The Open Container Initiative (OCI) is, in its own words, “a lightweight, open governance structure (project), formed under the auspices of the Linux Foundation, for the express purpose of creating open industry standards around container formats and runtimes.” It was launched on June 22, 2015, by Docker, CoreOS, and other leaders in the container industry.
The OCI exists because, by 2015, containers risked fragmenting. Docker had popularized the format, but rival efforts and the threat of incompatible image and runtime formats raised the prospect that a container built with one tool might not run under another. Standardizing the format under neutral governance kept the ecosystem portable.
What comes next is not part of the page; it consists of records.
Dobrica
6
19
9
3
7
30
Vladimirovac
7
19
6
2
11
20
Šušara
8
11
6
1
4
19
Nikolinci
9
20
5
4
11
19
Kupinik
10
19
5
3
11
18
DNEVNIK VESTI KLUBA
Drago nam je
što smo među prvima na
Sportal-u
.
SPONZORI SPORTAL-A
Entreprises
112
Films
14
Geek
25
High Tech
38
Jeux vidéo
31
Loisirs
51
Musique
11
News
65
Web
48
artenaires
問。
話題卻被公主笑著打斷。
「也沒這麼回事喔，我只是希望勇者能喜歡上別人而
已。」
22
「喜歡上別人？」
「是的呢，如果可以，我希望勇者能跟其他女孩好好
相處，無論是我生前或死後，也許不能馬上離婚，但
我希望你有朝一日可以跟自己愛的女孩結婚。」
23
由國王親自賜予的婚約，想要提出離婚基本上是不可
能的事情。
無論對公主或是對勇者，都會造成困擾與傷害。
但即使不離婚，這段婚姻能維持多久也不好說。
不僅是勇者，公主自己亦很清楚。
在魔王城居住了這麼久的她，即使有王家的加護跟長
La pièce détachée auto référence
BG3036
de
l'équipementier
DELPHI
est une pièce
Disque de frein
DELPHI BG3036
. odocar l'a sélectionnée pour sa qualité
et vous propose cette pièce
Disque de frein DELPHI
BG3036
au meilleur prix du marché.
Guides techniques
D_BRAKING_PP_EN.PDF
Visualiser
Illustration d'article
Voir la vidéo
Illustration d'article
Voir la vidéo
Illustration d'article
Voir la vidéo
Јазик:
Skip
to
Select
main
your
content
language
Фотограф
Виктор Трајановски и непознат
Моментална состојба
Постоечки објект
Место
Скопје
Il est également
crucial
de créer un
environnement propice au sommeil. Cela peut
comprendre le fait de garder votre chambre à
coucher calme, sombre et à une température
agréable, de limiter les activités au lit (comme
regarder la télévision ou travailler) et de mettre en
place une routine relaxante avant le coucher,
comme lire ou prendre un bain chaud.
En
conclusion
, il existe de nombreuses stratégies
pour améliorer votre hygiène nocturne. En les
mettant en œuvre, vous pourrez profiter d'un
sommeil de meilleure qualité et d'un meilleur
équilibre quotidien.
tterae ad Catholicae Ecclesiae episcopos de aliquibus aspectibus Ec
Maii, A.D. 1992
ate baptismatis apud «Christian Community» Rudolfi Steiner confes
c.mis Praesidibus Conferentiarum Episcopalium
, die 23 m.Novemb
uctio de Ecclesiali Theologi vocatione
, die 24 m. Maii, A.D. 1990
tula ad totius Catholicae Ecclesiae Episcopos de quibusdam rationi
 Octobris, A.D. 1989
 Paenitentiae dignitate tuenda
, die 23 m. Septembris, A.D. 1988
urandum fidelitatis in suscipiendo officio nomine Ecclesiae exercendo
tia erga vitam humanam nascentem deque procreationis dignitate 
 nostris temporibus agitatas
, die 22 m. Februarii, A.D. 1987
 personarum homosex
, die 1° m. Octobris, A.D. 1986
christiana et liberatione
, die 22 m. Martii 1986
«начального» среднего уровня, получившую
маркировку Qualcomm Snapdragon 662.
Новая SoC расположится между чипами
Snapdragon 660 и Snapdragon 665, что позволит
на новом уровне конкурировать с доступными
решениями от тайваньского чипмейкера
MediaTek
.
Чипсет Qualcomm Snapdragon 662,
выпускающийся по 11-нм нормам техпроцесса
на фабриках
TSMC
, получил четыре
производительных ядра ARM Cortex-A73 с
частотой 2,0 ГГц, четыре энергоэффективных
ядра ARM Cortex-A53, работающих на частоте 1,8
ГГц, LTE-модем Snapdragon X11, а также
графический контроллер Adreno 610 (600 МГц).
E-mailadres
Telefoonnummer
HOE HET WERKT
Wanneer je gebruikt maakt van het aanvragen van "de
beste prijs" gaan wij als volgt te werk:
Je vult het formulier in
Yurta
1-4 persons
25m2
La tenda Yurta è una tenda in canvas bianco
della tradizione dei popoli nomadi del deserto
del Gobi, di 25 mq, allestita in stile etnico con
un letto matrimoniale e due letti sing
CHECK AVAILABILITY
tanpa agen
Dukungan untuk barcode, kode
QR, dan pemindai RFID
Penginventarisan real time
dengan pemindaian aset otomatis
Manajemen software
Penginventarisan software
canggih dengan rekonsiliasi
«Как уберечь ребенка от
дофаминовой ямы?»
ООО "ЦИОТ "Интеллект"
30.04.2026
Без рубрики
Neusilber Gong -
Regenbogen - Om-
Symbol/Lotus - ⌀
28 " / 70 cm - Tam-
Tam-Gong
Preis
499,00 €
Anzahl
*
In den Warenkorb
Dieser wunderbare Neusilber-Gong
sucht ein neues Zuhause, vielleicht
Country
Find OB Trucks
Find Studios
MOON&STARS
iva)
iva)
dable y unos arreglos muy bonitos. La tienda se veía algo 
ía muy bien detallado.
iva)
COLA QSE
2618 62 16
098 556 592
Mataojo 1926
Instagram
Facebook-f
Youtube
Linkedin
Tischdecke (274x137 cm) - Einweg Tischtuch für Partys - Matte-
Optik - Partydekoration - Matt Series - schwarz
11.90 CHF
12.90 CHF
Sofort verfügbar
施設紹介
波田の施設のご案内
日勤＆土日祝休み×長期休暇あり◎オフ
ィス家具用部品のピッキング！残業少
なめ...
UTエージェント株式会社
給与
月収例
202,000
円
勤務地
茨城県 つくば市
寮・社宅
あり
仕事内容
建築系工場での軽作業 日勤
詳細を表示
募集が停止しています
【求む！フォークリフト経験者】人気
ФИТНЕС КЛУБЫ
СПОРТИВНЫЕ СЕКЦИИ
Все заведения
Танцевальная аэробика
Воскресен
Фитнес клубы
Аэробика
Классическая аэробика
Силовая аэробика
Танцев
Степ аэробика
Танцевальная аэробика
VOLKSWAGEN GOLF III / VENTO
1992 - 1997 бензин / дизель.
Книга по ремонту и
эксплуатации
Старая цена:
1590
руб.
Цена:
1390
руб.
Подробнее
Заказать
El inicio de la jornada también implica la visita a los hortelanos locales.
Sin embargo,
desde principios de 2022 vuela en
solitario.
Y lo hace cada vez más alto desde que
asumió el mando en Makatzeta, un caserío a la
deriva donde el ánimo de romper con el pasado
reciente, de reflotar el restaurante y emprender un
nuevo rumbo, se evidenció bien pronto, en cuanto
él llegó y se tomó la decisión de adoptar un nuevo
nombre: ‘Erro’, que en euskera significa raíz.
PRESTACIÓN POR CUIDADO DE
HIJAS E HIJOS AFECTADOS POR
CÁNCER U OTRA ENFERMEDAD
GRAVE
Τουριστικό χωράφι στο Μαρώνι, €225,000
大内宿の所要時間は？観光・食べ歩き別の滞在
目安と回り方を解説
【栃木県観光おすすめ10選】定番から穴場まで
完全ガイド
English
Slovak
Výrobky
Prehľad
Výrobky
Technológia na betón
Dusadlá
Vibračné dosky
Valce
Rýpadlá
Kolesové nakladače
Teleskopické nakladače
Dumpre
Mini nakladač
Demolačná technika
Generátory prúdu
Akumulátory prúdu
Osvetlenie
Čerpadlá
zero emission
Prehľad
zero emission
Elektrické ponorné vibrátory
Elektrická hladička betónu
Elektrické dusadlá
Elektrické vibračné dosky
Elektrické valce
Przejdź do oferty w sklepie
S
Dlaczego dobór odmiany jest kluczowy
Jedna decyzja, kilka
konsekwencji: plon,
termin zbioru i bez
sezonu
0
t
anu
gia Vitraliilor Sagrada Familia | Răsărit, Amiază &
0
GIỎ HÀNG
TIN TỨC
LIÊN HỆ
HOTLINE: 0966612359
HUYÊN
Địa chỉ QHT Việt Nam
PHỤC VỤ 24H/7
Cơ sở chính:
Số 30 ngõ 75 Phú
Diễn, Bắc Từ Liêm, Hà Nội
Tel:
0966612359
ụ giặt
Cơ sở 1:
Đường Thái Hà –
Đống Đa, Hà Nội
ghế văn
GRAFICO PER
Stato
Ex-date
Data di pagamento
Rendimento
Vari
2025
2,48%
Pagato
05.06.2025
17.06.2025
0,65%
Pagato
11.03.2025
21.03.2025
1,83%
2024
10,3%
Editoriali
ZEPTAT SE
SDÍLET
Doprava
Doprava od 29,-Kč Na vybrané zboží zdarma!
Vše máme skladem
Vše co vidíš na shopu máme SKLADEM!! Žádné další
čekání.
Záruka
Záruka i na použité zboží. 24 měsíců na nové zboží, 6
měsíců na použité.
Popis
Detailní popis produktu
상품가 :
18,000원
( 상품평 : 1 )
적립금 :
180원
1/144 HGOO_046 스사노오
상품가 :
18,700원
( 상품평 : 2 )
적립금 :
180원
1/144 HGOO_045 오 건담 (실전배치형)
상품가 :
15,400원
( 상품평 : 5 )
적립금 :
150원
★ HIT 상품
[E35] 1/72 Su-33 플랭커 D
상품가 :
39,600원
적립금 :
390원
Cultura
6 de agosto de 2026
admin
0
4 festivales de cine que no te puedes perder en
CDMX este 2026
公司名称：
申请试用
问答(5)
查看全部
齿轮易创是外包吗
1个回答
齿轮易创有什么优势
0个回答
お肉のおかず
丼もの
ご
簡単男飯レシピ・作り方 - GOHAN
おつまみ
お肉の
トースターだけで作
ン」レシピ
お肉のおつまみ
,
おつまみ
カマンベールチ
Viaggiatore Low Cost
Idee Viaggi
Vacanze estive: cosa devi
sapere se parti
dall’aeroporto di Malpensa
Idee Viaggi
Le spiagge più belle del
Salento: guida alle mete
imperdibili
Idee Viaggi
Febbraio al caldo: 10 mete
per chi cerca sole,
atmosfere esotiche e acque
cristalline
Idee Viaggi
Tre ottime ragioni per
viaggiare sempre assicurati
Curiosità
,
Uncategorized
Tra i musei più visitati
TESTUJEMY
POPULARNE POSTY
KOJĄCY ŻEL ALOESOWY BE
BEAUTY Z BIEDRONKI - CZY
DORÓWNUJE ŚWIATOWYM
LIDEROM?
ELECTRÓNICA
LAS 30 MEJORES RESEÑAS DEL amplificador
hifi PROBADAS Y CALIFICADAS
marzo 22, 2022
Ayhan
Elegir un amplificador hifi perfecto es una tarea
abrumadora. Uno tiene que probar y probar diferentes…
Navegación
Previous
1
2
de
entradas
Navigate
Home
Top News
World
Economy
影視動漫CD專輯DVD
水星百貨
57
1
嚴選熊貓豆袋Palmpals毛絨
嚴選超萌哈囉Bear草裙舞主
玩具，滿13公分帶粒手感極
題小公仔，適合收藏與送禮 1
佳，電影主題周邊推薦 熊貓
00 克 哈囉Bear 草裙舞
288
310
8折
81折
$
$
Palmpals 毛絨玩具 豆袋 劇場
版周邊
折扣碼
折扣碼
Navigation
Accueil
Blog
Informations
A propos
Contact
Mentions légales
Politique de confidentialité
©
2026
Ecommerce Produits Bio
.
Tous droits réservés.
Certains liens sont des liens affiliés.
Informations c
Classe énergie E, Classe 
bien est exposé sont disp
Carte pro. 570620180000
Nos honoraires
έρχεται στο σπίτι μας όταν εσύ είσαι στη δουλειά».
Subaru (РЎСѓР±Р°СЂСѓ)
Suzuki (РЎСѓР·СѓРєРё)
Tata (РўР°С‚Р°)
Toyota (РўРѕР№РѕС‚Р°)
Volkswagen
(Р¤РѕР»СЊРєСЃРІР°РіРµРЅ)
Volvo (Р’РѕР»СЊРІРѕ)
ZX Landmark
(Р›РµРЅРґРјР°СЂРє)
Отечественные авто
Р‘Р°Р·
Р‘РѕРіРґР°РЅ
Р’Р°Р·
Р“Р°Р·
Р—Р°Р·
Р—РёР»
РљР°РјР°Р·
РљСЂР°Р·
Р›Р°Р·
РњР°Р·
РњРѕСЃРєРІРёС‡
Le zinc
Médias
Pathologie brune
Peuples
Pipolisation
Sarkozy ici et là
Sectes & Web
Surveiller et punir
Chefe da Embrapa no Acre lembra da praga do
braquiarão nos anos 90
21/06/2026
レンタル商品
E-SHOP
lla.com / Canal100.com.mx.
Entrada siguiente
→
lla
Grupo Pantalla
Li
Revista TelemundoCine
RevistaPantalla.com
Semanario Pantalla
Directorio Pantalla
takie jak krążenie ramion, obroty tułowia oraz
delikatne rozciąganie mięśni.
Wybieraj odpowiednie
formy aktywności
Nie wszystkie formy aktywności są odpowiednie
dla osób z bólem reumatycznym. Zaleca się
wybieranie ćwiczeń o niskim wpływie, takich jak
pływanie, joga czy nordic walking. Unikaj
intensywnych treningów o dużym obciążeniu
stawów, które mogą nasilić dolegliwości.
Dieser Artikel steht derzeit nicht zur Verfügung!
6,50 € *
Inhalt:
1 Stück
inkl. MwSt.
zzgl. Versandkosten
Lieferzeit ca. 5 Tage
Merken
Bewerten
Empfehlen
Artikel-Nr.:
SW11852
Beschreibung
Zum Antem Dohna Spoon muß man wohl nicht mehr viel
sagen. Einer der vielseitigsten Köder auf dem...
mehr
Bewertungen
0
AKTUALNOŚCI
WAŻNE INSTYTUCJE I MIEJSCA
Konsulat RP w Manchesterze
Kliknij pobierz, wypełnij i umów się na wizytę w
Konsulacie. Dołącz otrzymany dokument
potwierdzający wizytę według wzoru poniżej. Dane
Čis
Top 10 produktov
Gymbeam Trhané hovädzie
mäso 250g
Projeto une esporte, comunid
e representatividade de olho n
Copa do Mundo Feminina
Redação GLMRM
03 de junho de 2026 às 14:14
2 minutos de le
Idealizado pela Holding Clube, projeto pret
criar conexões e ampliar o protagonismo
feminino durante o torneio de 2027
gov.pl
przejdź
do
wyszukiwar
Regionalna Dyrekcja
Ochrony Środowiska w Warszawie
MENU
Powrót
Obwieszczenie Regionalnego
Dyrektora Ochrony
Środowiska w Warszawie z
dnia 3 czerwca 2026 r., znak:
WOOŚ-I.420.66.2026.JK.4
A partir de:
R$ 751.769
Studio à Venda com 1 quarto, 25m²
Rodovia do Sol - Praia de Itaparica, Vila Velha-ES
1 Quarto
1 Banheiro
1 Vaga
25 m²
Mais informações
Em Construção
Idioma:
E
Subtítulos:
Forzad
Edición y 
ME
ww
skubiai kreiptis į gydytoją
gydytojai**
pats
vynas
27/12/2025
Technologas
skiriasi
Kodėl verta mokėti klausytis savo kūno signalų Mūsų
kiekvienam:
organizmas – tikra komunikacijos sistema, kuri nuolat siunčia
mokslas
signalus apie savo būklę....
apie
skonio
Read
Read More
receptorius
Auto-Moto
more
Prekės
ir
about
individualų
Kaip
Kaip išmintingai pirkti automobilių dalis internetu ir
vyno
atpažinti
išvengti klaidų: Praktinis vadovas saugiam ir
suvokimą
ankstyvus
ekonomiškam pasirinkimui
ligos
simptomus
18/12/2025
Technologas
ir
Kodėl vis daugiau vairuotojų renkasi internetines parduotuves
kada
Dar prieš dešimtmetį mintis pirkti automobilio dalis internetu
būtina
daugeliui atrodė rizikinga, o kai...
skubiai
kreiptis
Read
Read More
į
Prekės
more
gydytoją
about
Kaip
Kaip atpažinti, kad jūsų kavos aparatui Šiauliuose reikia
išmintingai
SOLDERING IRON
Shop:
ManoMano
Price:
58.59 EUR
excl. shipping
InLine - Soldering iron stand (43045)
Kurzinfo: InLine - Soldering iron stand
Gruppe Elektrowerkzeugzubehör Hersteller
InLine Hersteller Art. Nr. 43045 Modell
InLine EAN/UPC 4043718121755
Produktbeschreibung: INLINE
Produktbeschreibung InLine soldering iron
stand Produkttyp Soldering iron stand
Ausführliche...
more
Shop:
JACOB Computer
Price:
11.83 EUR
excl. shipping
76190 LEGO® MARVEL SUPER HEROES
The OCI maintains three core specifications. The Runtime Specification (runtime-spec) defines how to run a filesystem bundle as a container. The Image Specification (image-spec) defines how a container image is structured. The Distribution Specification (distribution-spec) standardizes the API for distributing images between registries and clients; it reached v1.0 in 2020. Together they describe the full path of downloading an image, unpacking it into a runtime bundle, and executing it.
Because Docker, Podman, containerd, Kubernetes, and the registries they pull from all conform to these specifications, an OCI image built once can run essentially anywhere. The OCI is the quiet standards body that makes “build once, run anywhere” true for containers, rather than a promise tied to any single vendor’s tooling.